In The Need for Roots she elaborates on the necessary balance between obligations and rights necessary to sustain a free society that serves the soul of Man.
This isn't something we are capable of through our own volition but something that can be awakened in Man's psych with help from above in the form of "grace."
Obligations are our link to the spiritual while rights are what we personally strive for. it is obligations that make rights possible.
It might be a truism that true change in a society cannot occur unless there is a subjective change as well. There is an example of this in alcohol or drug treatment programs. Unless the person wants to change, all the counseling and the support groups will not make a person change.
For Weil, on the social level, this is true of societies as well. In her analysis of history and revolutions, she showed that every revolution ultimately replaced one form of oppression with another. For her, this showed that the reality of history is struggle for power. This is why she believed that for true change, a spiritual awakening must occur in individual conscience.
Take an example: why, with all the money thrown at poverty in the US, is there still poverty? For Weil, the answer to this question is that the programs and money were directed at the wrong problems. Because they were programs by those who had for those who did not have, the misrelation in power continued — in many ways, the rich instituted programs that would continue to benefit them and maintain their hold on power.
For the sake of the recognition of obligations, politics must be directed at helping society to awaken to them. But anyone reading the paper and listening to politicians catering to interest groups can see that this is impossible. We are at a stage where there is nothing but a demand for rights. there is no collective appreciation for the necessity of collectively awakening to our sense of obligations. To do so IMO would require providing the means for society to serve the needs of the soul described later in the book.
For Simone Weil, without this supernatural world, we are left to a human world where power and force hold sway. The struggle for power is the motor of human history, she believes. It is the human condition. It is the source of human suffering and injustice. In her analysis, there is no human answer to this struggle for power, nor is it possible to stop the struggle with any form of ideology, such as Marxism or capitalism or any other form of human-made political system.
Left to our own devices, the nature of our being assures a large country devolving into a society dominated by power and force when in need. Nothing else is possible for us.
Secularism strives to substitute its platitudes for the effects of the experience of grace. it is impossible because as we are, we collectively fall victim to power and force that can only be controlled through social slavery.

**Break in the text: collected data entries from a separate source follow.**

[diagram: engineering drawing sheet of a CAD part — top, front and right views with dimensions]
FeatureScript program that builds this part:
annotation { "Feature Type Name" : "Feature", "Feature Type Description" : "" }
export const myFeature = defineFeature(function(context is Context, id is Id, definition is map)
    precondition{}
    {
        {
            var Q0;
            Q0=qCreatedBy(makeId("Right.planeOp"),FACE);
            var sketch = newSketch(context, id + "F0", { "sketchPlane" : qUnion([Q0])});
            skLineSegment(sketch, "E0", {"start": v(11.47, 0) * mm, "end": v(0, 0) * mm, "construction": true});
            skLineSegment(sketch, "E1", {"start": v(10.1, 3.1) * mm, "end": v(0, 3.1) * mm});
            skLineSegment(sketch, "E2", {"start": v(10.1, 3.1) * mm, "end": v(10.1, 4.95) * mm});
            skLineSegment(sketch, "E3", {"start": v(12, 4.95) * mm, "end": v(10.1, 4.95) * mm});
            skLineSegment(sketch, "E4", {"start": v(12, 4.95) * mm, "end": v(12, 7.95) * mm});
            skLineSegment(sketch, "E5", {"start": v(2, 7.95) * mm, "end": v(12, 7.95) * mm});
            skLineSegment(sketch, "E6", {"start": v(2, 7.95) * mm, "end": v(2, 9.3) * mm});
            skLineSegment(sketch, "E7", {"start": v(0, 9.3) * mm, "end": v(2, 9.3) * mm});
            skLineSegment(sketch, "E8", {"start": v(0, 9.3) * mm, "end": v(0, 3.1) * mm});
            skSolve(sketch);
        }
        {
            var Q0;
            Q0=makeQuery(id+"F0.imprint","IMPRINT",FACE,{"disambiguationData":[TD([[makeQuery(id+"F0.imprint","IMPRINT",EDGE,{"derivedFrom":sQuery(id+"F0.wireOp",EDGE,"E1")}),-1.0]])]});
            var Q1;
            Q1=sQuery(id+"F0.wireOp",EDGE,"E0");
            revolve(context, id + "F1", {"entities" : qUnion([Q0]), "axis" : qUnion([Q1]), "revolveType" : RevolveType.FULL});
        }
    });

The eligibility issue is a perfect example of loss of the sense of obligation. The constitution includes obligations one of which are the requirements to be president. Those with the progressive agenda seek to ignore it for what they believe to be the pursuit of "rights." The Progressive agenda considers itself as God. It cannot accept its limitations so must follow the path to social slavery.
"Humanism was not wrong in thinking that truth, beauty, liberty, and equality are of infinite value, but in thinking that man can get them for himself without grace." Simone Weil
If Obama understood this he would feel a sense of obligation to the Constitution that preserves rights. He doesn't and places himself and secular idolatry above the Constitution by intentionally avoiding his obligation to it.
Supporting the Birther movement is the support of the recognition of our obligations to the Constitution that serves to support and sustain a free society. It is the support of a necessary obligation that serves to make "rights" possible.